Facebook recently settled a “Sponsored Stories” class action lawsuit for $20 million. That suit argued that Facebook had misappropriated users’ likenesses and other content without their consent. On August 29 Facebook updated its privacy policies to reflect the terms of that settlement.
The major change is reflected in the following paragraphs:
You give us permission to use your name, and profile picture, content, and information in connection with commercial, sponsored, or related that content (such as a brand you like) served or enhanced by us, subject to the limits you place. This means, for example, that you permit a business or other entity to pay us to display your name and/or profile picture with your content or information, without any compensation to you. If you have selected a specific audience for your content or information, we will respect your choice when we use it.
If you are under the age of eighteen (18), or under any other applicable age of majority, you represent that at least one of your parents or legal guardians has also agreed to the terms of this section (and the use of your name, profile picture, content, and information) on your behalf.
What those paragraphs essentially mean is that Facebook can use its members’ likenesses and content broadly in ads but will not show those ads outside the scope of individuals’ privacy settings. More controversially however Facebook is assuming parental consent on behalf of minors.

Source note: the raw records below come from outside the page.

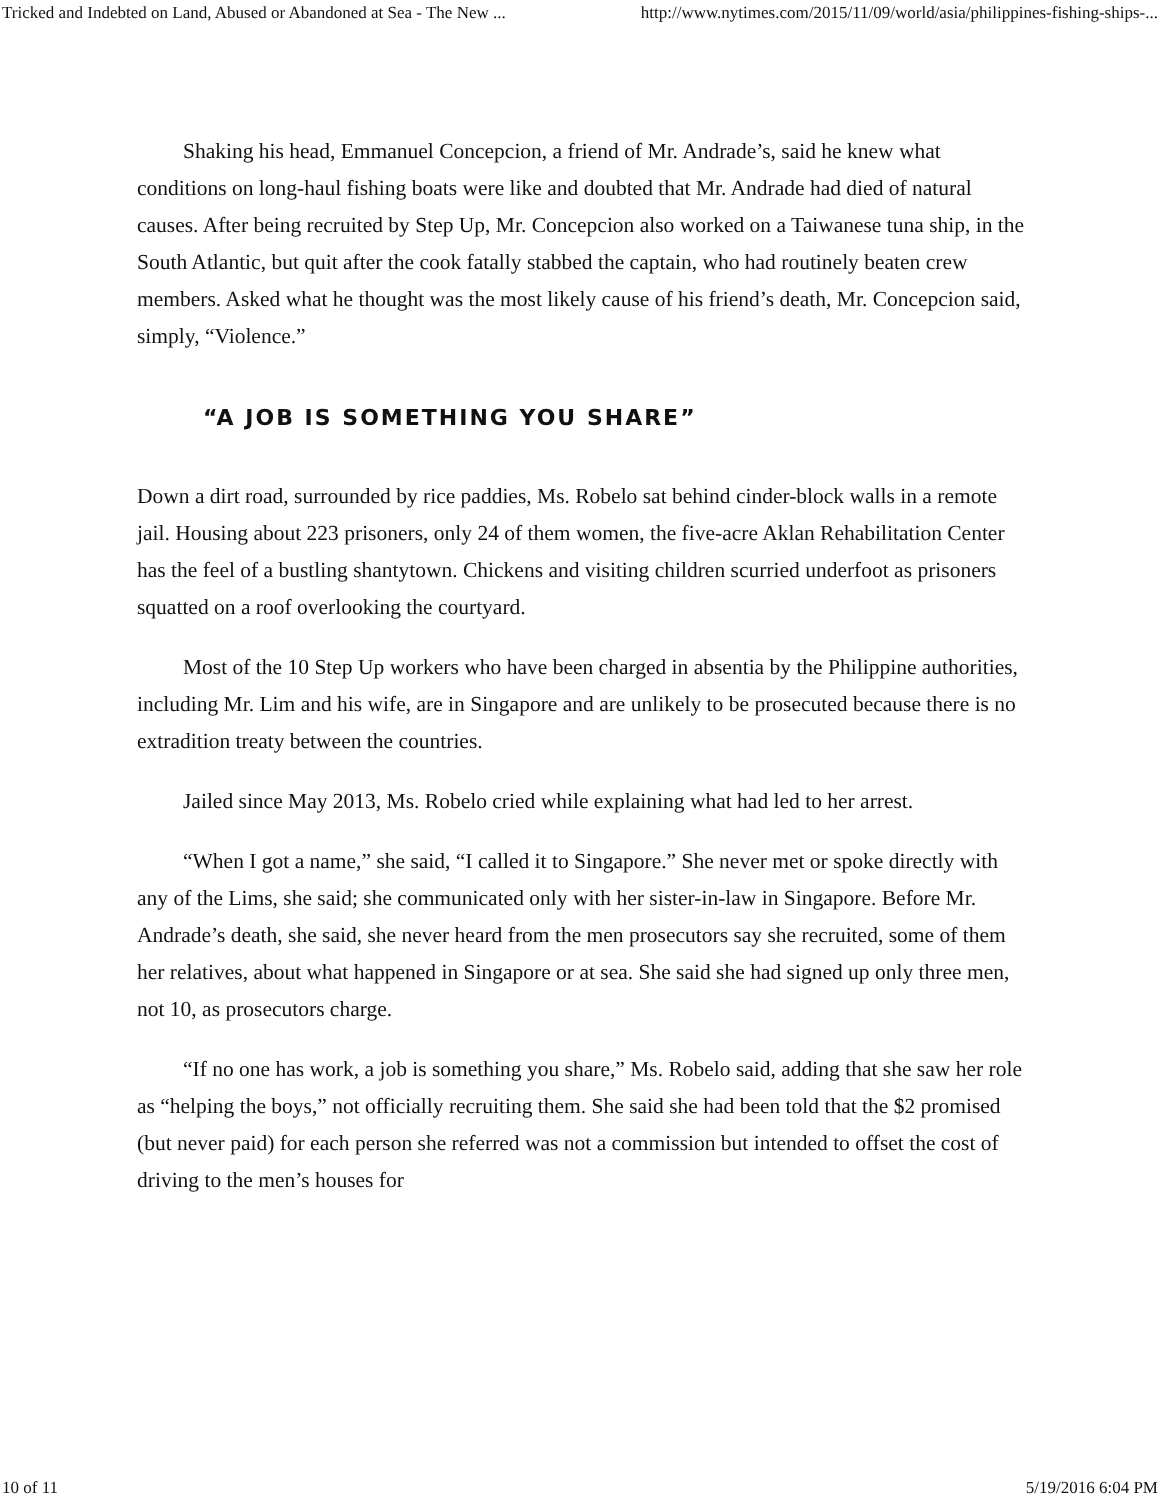Tricked and Indebted on Land, Abused or Abandoned at Sea - The New ... http://www.nytimes.com/2015/11/09/world/asia/philippines-fishing-ships-...
Shaking his head, Emmanuel Concepcion, a friend of Mr. Andrade’s, said he knew what conditions on long-haul fishing boats were like and doubted that Mr. Andrade had died of natural causes. After being recruited by Step Up, Mr. Concepcion also worked on a Taiwanese tuna ship, in the South Atlantic, but quit after the cook fatally stabbed the captain, who had routinely beaten crew members. Asked what he thought was the most likely cause of his friend’s death, Mr. Concepcion said, simply, “Violence.”
“A JOB IS SOMETHING YOU SHARE”
Down a dirt road, surrounded by rice paddies, Ms. Robelo sat behind cinder-block walls in a remote jail. Housing about 223 prisoners, only 24 of them women, the five-acre Aklan Rehabilitation Center has the feel of a bustling shantytown. Chickens and visiting children scurried underfoot as prisoners squatted on a roof overlooking the courtyard.
Most of the 10 Step Up workers who have been charged in absentia by the Philippine authorities, including Mr. Lim and his wife, are in Singapore and are unlikely to be prosecuted because there is no extradition treaty between the countries.
Jailed since May 2013, Ms. Robelo cried while explaining what had led to her arrest.
“When I got a name,” she said, “I called it to Singapore.” She never met or spoke directly with any of the Lims, she said; she communicated only with her sister-in-law in Singapore. Before Mr. Andrade’s death, she said, she never heard from the men prosecutors say she recruited, some of them her relatives, about what happened in Singapore or at sea. She said she had signed up only three men, not 10, as prosecutors charge.
“If no one has work, a job is something you share,” Ms. Robelo said, adding that she saw her role as “helping the boys,” not officially recruiting them. She said she had been told that the $2 promised (but never paid) for each person she referred was not a commission but intended to offset the cost of driving to the men’s houses for
10 of 11 5/19/2016 6:04 PM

Under the terms of the settlement with the FTC Facebook is:
- barred from making misrepresentations about the privacy or security of consumers’ personal information;
- required to obtain consumers’ affirmative express consent before enacting changes that override their privacy preferences;
- required to prevent anyone from accessing a user’s material more than 30 days after the user has deleted his or her account;
- required to establish and maintain a comprehensive privacy program designed to address privacy risks associated with the development and management of new and existing products and services, and to protect the privacy and confidentiality of consumers’ information; and
- required, within 180 days, and every two years after that for the next 20 years, to obtain independent, third-party audits certifying that it has a privacy program in place that meets or exceeds the requirements of the FTC order, and to ensure that the privacy of consumers’ information is protected.